** EXERCISE PROMPT **
Please pull, word for word, the passage of the saw blade kerf thread that begins with "## Al B Thayer" and continues through "playing the game.".

*** Opening of QUOTED PASSAGE ***

Thirty some years ago I was cutting a lot of 1 1/8" fir plywood into pie shaped treads for spiral stair cases, the saw sharpening shop recommended I try one of those new fangled carbide tipped blades. I got a deal on one and still paid over $100, a 1/2 months rent on the shop at the time. 
As I remember it had about a 3/16" kerf, my helper commented, "Cuts great but we are wasting half the plywood.":laughing:


----------



## Al B Thayer (Dec 10, 2011)

FrankC said:


> Thirty some years ago I was cutting a lot of 1 1/8" fir plywood into pie shaped treads for spiral stair cases, the saw sharpening shop recommended I try one of those new fangled carbide tipped blades. I got a deal on one and still paid over $100, a 1/2 months rent on the shop at the time.
> As I remember it had about a 3/16" kerf, my helper commented, "Cuts great but we are wasting half the plywood.":laughing:


Yes that's true. I feel the thinner kerf is a trade off in smoothness but I'm playing the game.

Al


----------



## TimPa (Jan 27, 2010)

i prefer full kerf blades (~.125) in the miter saws for stiffness, 12" or otherwise - because there is often blade flex in thin kerfs especially when an angled cut is made.


----------

*** Close of QUOTED PASSAGE ***
*** Opening of DATASET SECTION ***

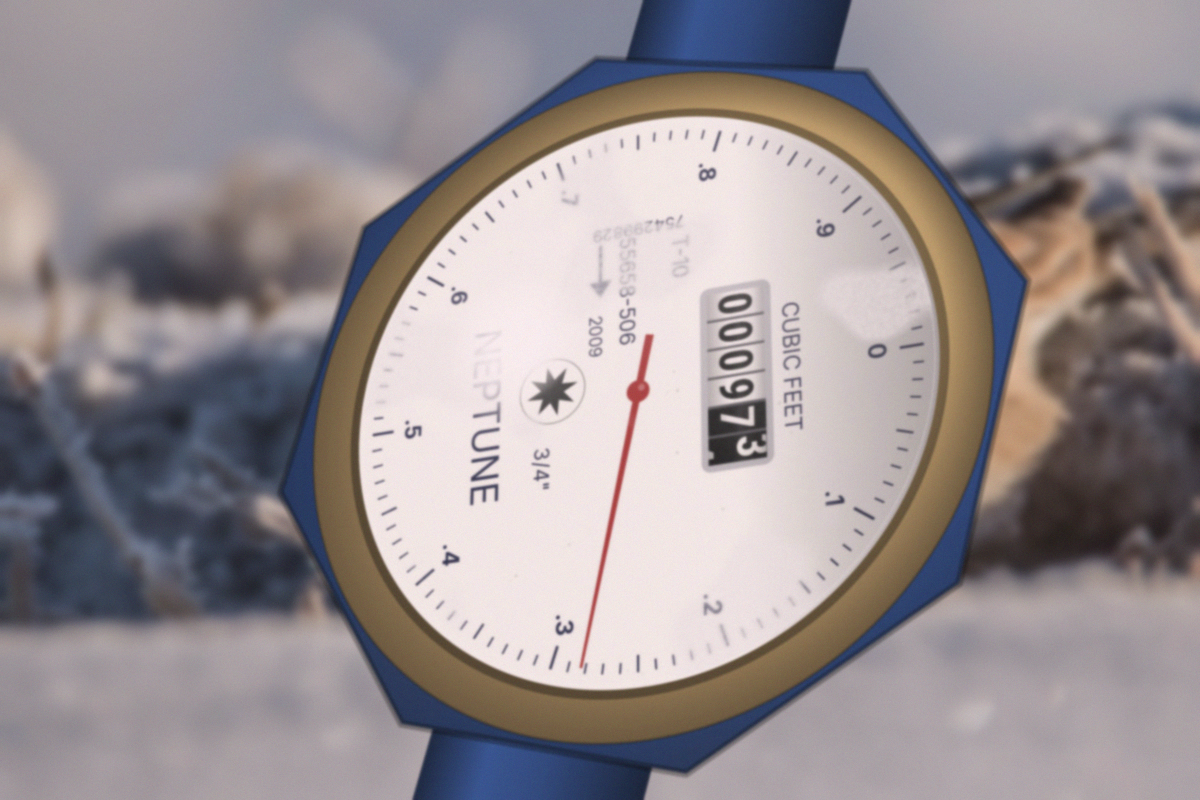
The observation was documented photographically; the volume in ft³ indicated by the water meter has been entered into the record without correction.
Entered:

*** Close of DATASET SECTION ***

** SOLUTION TO THIS EXERCISE **
## Al B Thayer (Dec 10, 2011)

FrankC said:


> Thirty some years ago I was cutting a lot of 1 1/8" fir plywood into pie shaped treads for spiral stair cases, the saw sharpening shop recommended I try one of those new fangled carbide tipped blades. I got a deal on one and still paid over $100, a 1/2 months rent on the shop at the time.
> As I remember it had about a 3/16" kerf, my helper commented, "Cuts great but we are wasting half the plywood.":laughing:


Yes that's true. I feel the thinner kerf is a trade off in smoothness but I'm playing the game.